- [Fuente]:

^^^^^^^^^^^^^^^^

Argentina amanece hoy con el primer Paro General organizado por la CGT contra el gobierno de Mauricio Macri. Los motivos de la medida no están del todo claros.
En algunas pancartas se lee que la protesta es “contra el impuesto al salario”, cuando el impuesto a las ganancias fue modificado recientemente por el congreso, quitándole presión fiscal a un amplio rango de la población.
Otro de los argumentos para la huelga es oponerse a la política económica del gobierno de Cambiemos que, a juicio de los líderes sindicales, “golpea muy fuertemente a los sectores del trabajo, a los más humildes”.
La situación económica de Argentina no es de las mejores. Después de una década de populismo donde el gasto público creció de manera insostenible y la inflación derivó en un extensivo sistema de control de precios que destruyó la producción, el año pasado la economía cayó 2,3% y el salario real perdió, en promedio, 5% de poder de compra en el sector privado formal. Por si esto fuera poco, la pobreza afecta al 30% del país.

^^^^^^^^^^^^^^^^

- [Listado aportado]:
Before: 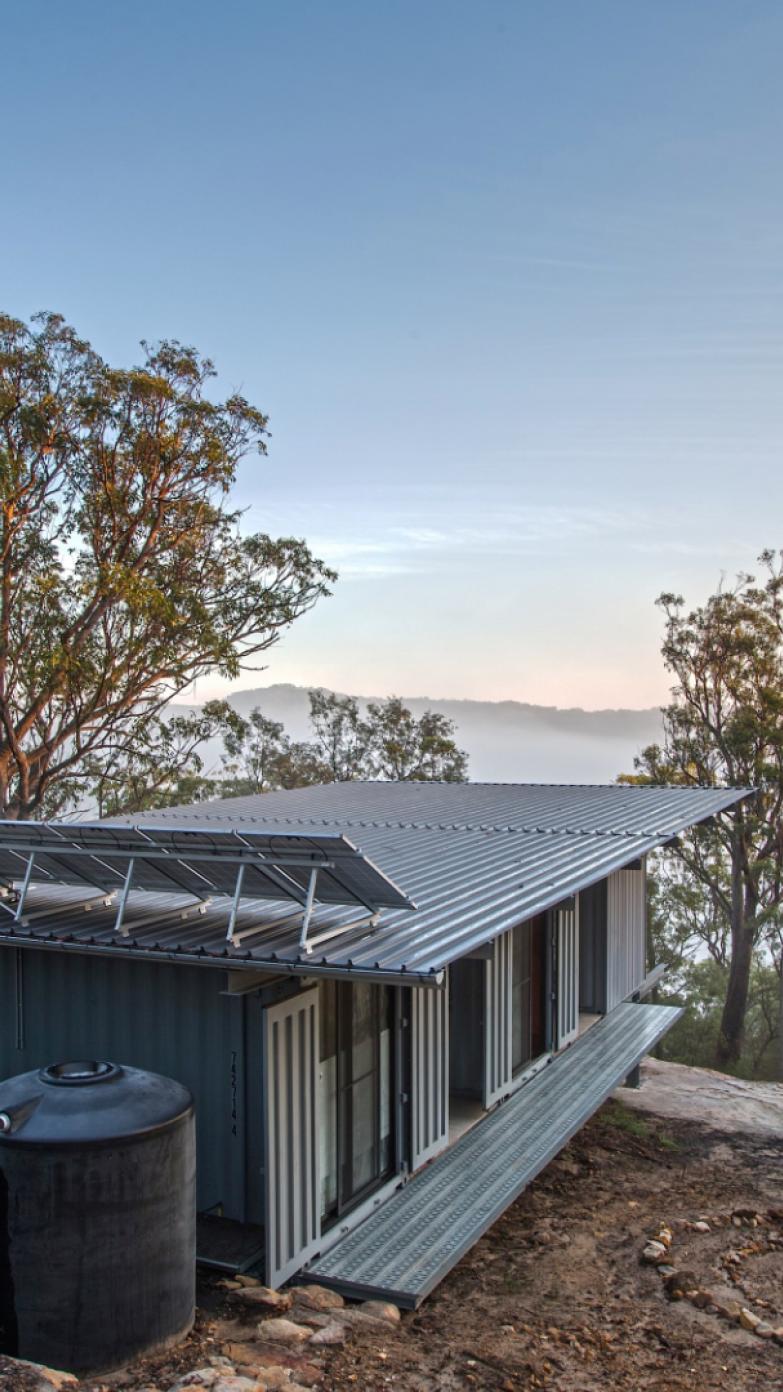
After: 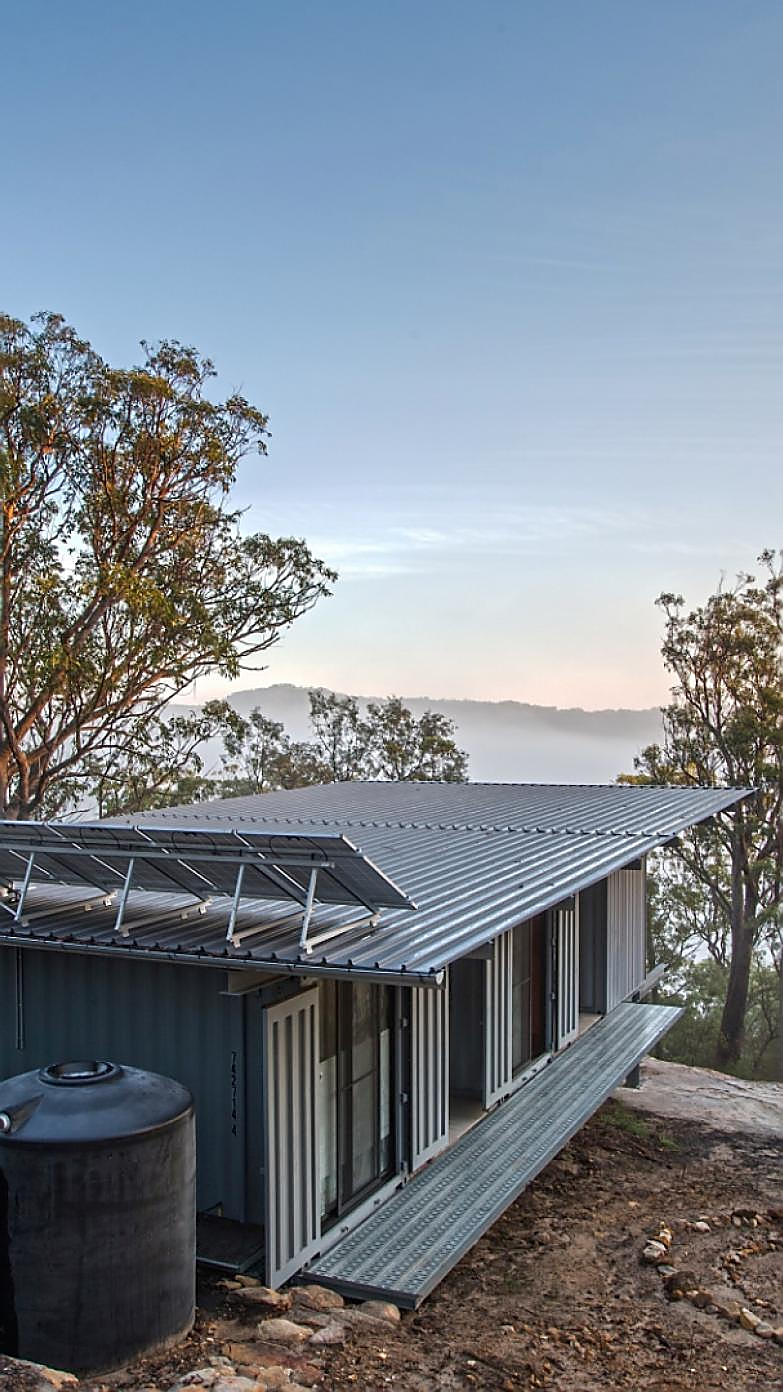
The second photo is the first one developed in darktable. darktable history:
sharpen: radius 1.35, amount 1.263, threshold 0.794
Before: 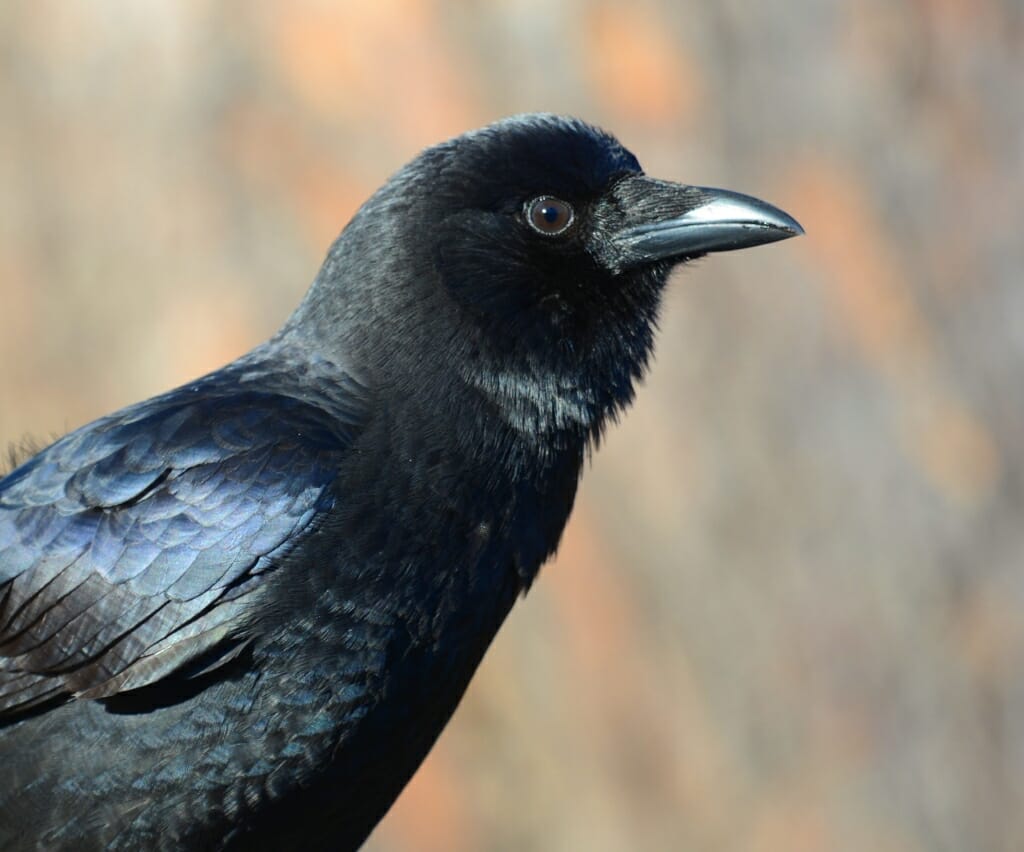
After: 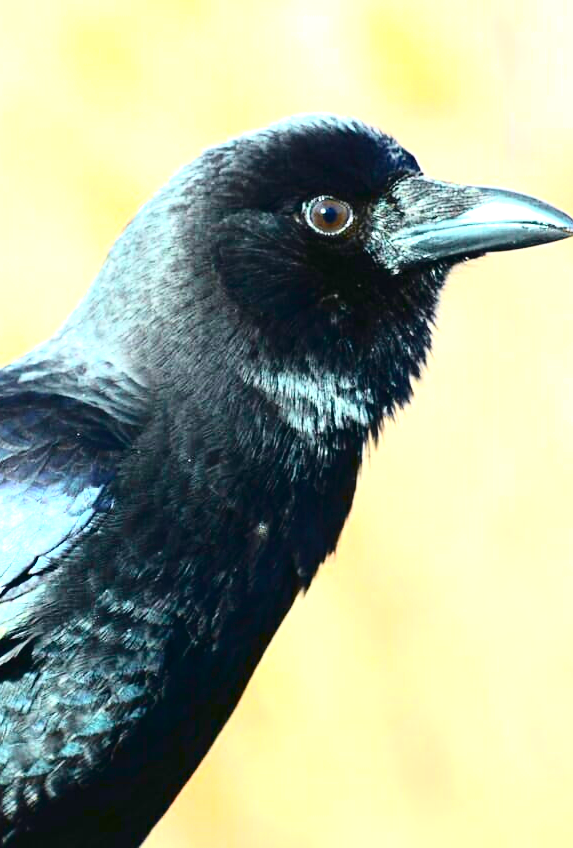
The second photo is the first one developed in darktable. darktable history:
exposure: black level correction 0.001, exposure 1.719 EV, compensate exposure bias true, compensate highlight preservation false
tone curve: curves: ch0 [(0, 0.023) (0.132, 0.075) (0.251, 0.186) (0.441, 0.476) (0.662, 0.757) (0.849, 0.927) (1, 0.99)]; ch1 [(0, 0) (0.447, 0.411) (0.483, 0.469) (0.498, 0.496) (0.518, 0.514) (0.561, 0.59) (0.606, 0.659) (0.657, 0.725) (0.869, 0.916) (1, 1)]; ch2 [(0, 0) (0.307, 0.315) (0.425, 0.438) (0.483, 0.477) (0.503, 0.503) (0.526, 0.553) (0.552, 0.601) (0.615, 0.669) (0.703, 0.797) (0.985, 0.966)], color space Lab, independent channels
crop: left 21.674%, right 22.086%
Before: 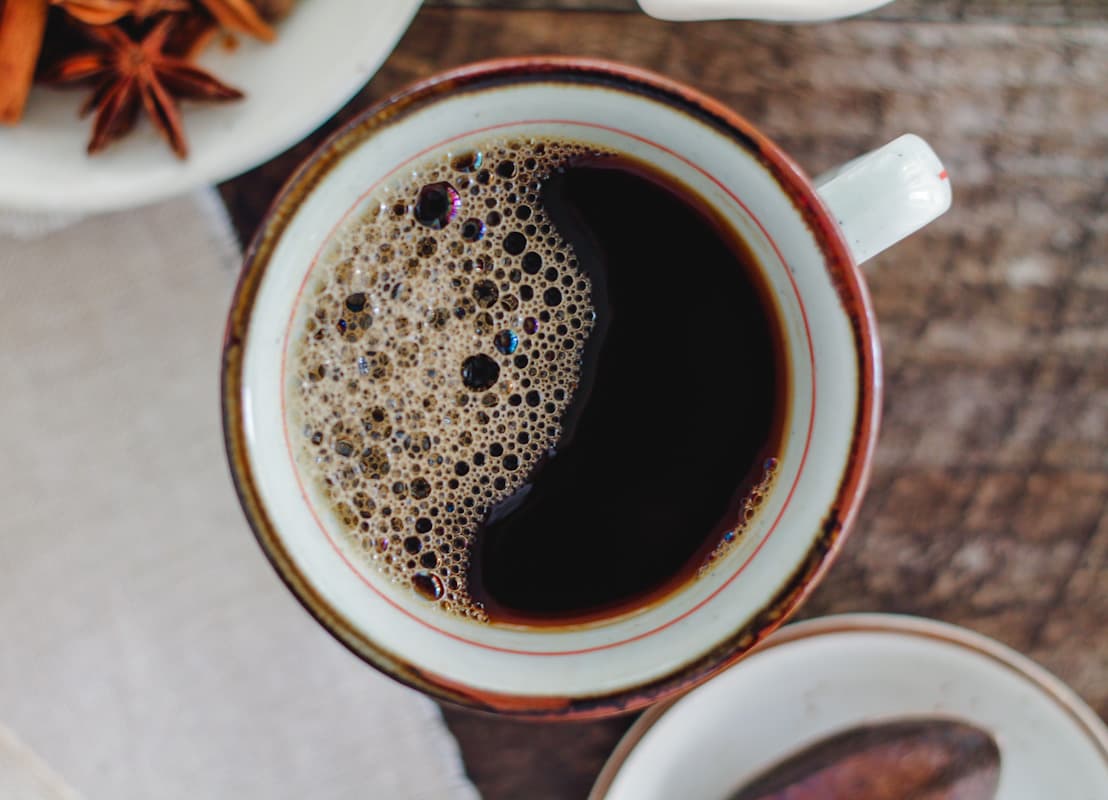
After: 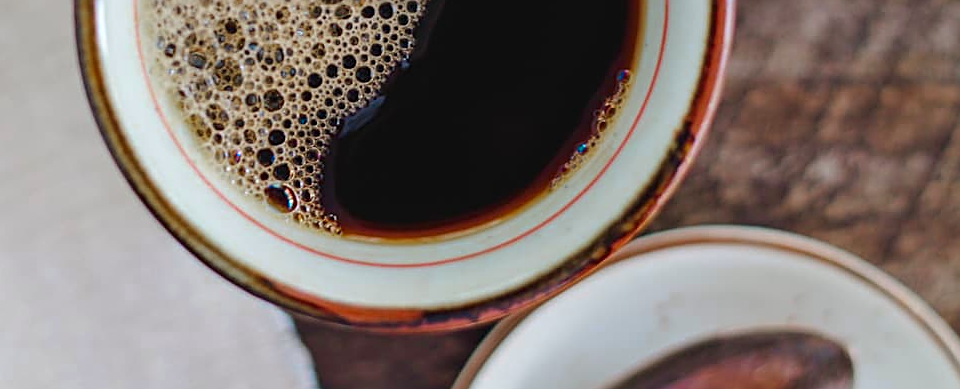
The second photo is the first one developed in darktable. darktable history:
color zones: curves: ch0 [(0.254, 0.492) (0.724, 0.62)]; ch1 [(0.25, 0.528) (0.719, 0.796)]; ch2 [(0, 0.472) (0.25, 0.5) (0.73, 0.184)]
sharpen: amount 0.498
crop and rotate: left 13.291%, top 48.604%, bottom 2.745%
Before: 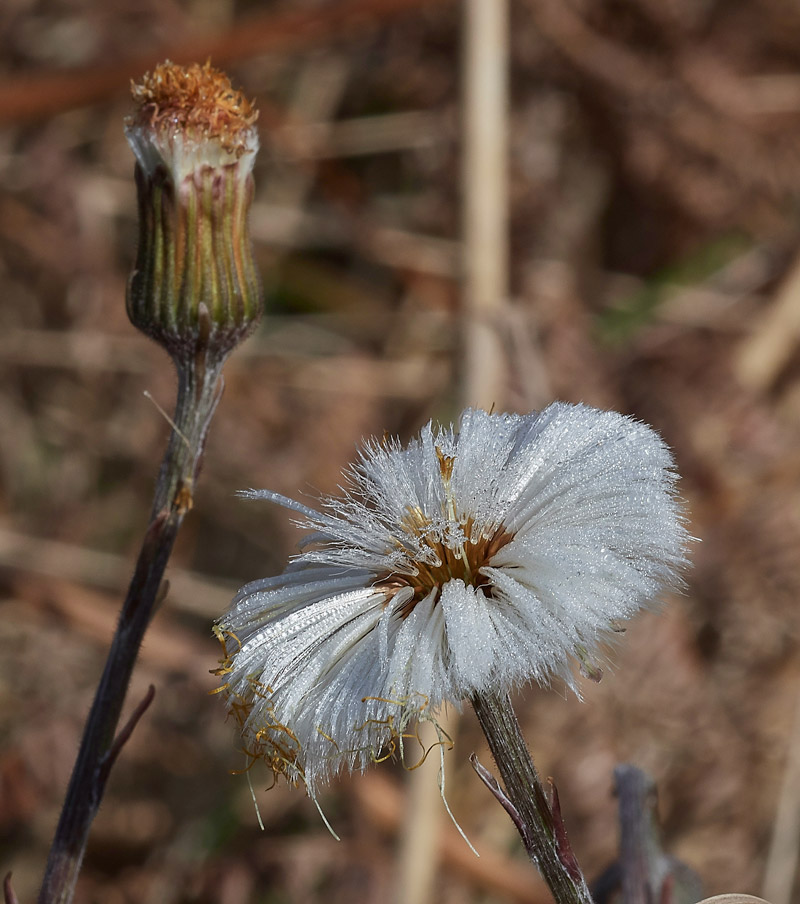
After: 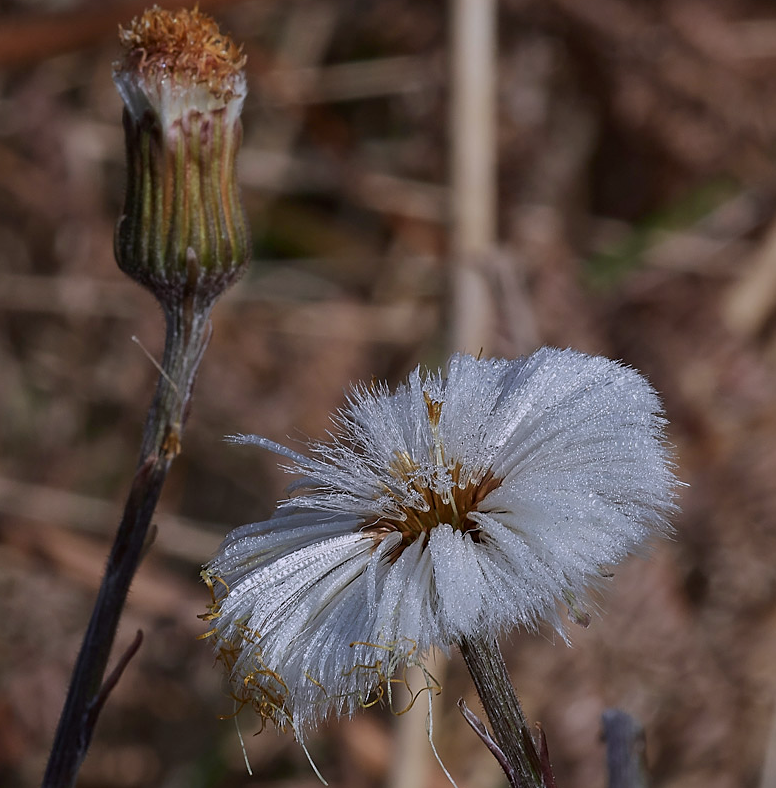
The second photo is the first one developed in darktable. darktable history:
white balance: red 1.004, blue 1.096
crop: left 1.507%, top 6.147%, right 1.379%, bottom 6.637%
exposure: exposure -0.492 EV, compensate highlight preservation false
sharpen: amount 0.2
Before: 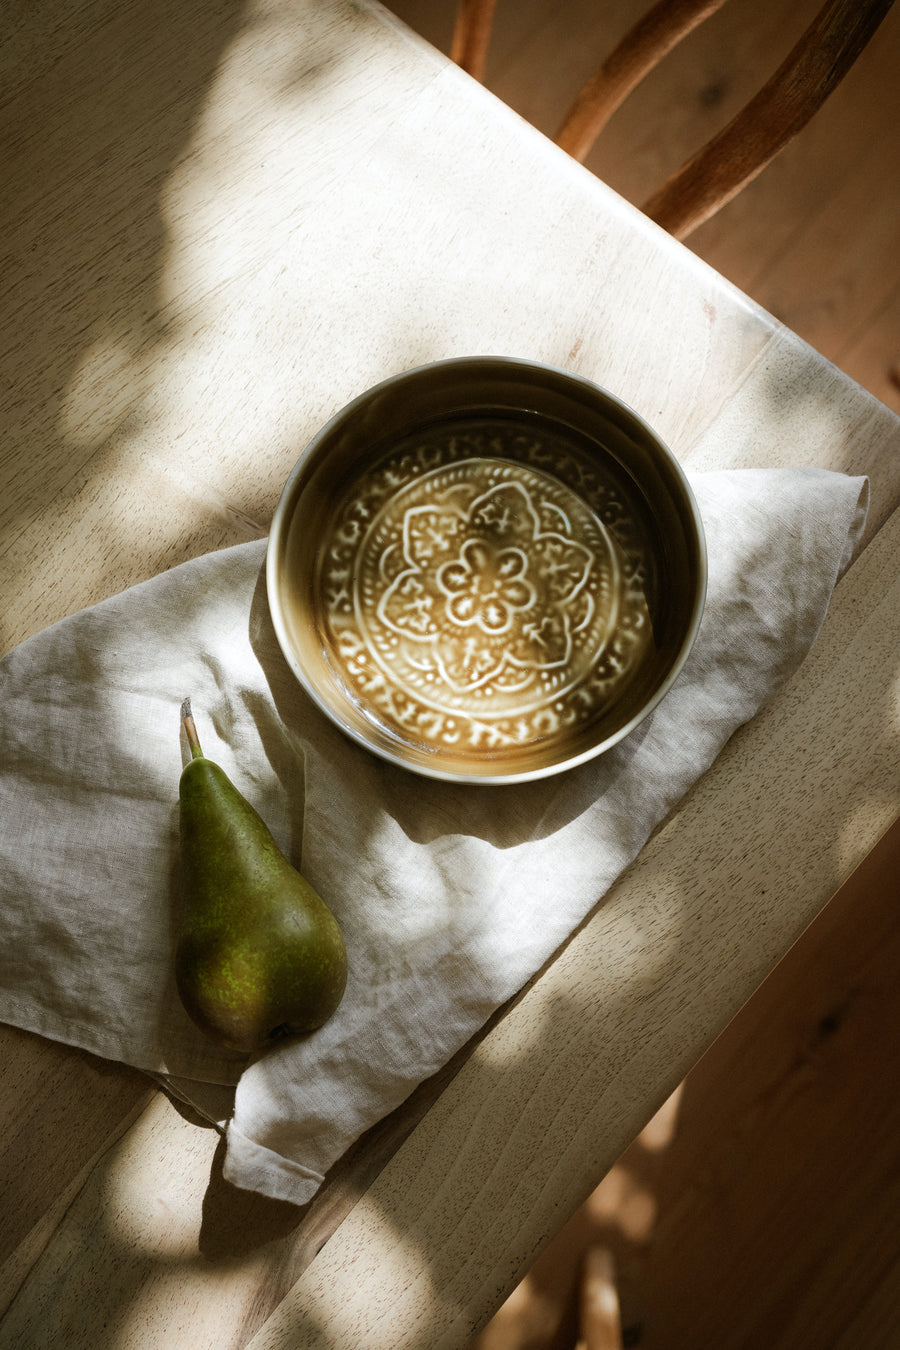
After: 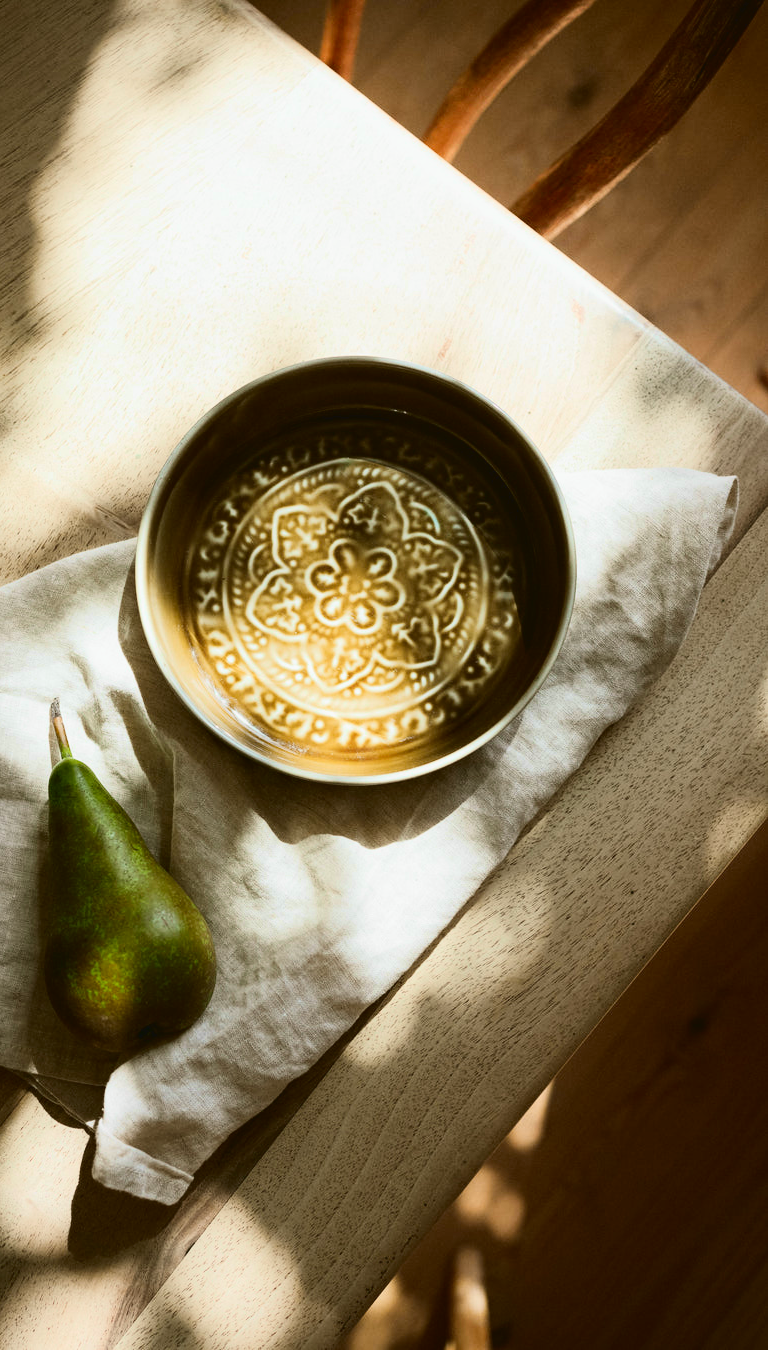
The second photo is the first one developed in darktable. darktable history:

^^^^^^^^^^^^^^^^

- [Tareas pendientes]:
A. Según el texto sobre el paro general, ¿por qué se oponen los líderes sindicales a la política económica del gobierno de Cambiemos? Responde en una a tres oraciones.
B. Prosigue el texto sobre el paro general a partir de su última oración.
El listado no guarda relación con el texto sobre el paro general.

- [Respuestas por tarea]:
A. Se oponen porque, a su juicio, esa política "golpea muy fuertemente a los sectores del trabajo, a los más humildes". Ese rechazo figura como otro de los argumentos para la huelga.

B.
Ahora bien, un planteo serio sobre el escenario descripto anteriormente debería terminar en manifestaciones sindicales en contra del populismo, no en contra del nuevo gobierno que dice venir a combatirlo. Pero ese es un tema aparte.
La pregunta más esencial es si la acción de los sindicatos puede mejorar el salario de sus representados o si, más bien, termina siendo una carga para la calidad de vida de los trabajadores.
Suele creerse que los gremios son los responsables de mejorar las condiciones de vida de los asalariados. Gracias a sus “luchas”, su “poder” y sus “conquistas sociales”, hoy el trabajador promedio vive mucho mejor que hace 100 años, cobrando un salario mayor y trabajando menos horas. Esta afirmación, sin embargo, no puede estar más lejos de la realidad.
Es cierto que los trabajadores del mundo jamás estuvieron mejor en términos promedio, pero sería erróneo adjudicarle esta mejora a la labor sindical.
Es que los salarios reales de los trabajadores, (es decir, su poder de compra) no se establecen por la imposición gremial, sino por las condiciones de mercado. Como con cualquier otro precio de la economía, es la oferta la demanda la que determina el verdadero poder de compra de los salarios, y cualquier intervención en este ajuste espontáneo producirá consecuencias indeseadas.
Por ejemplo, si en la industria del petróleo el sindicato consigue imponer un salario que esté por encima de aquél que fijaría el mercado libre, entonces las empresas no podrán hacer frente a este costo y terminarán achicándose. En este esquema, ganan algunos empleados, pero a costa del desempleo de otros.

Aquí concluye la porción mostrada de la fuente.